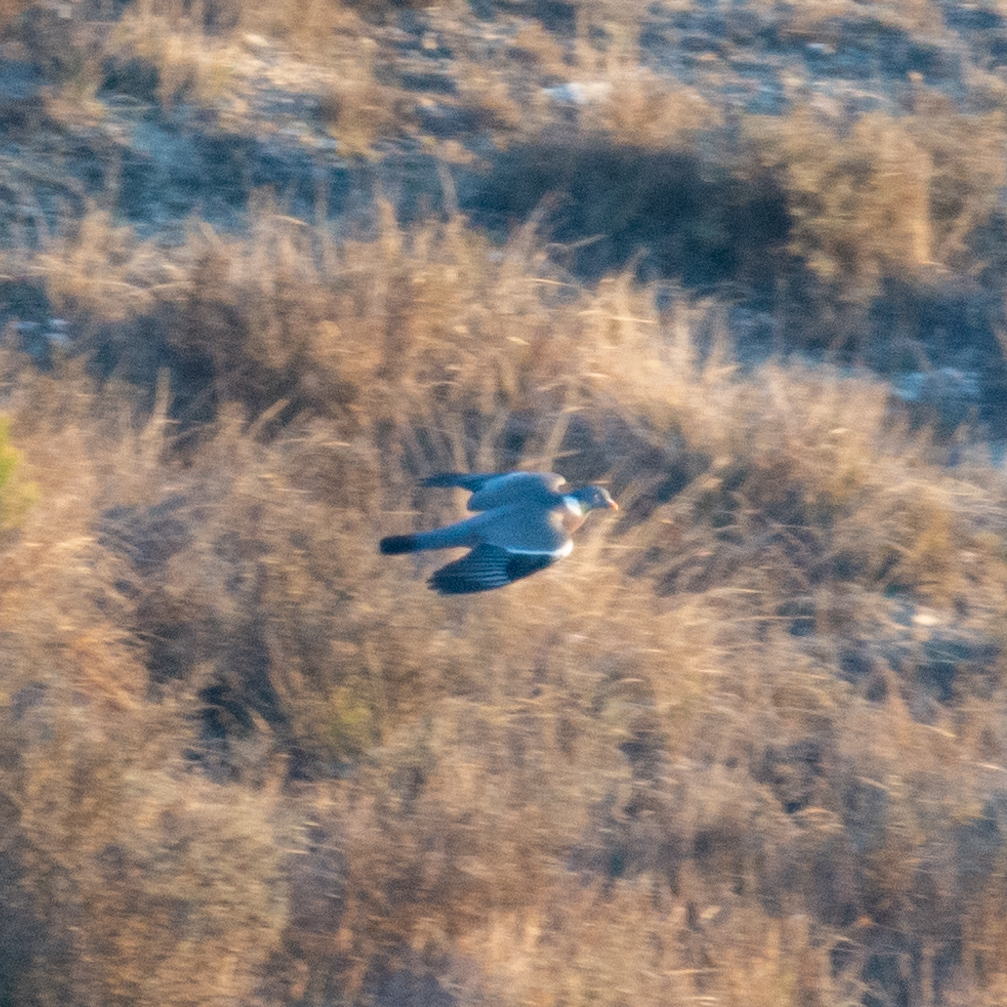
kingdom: Animalia
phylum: Chordata
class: Aves
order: Columbiformes
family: Columbidae
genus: Columba
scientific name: Columba palumbus
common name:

==================================================

* [Written problem]: Write out every line of the records above, word for word, and leave out the pictures.

* [Full output]:
kingdom: Animalia
phylum: Chordata
class: Aves
order: Columbiformes
family: Columbidae
genus: Columba
scientific name: Columba palumbus
common name:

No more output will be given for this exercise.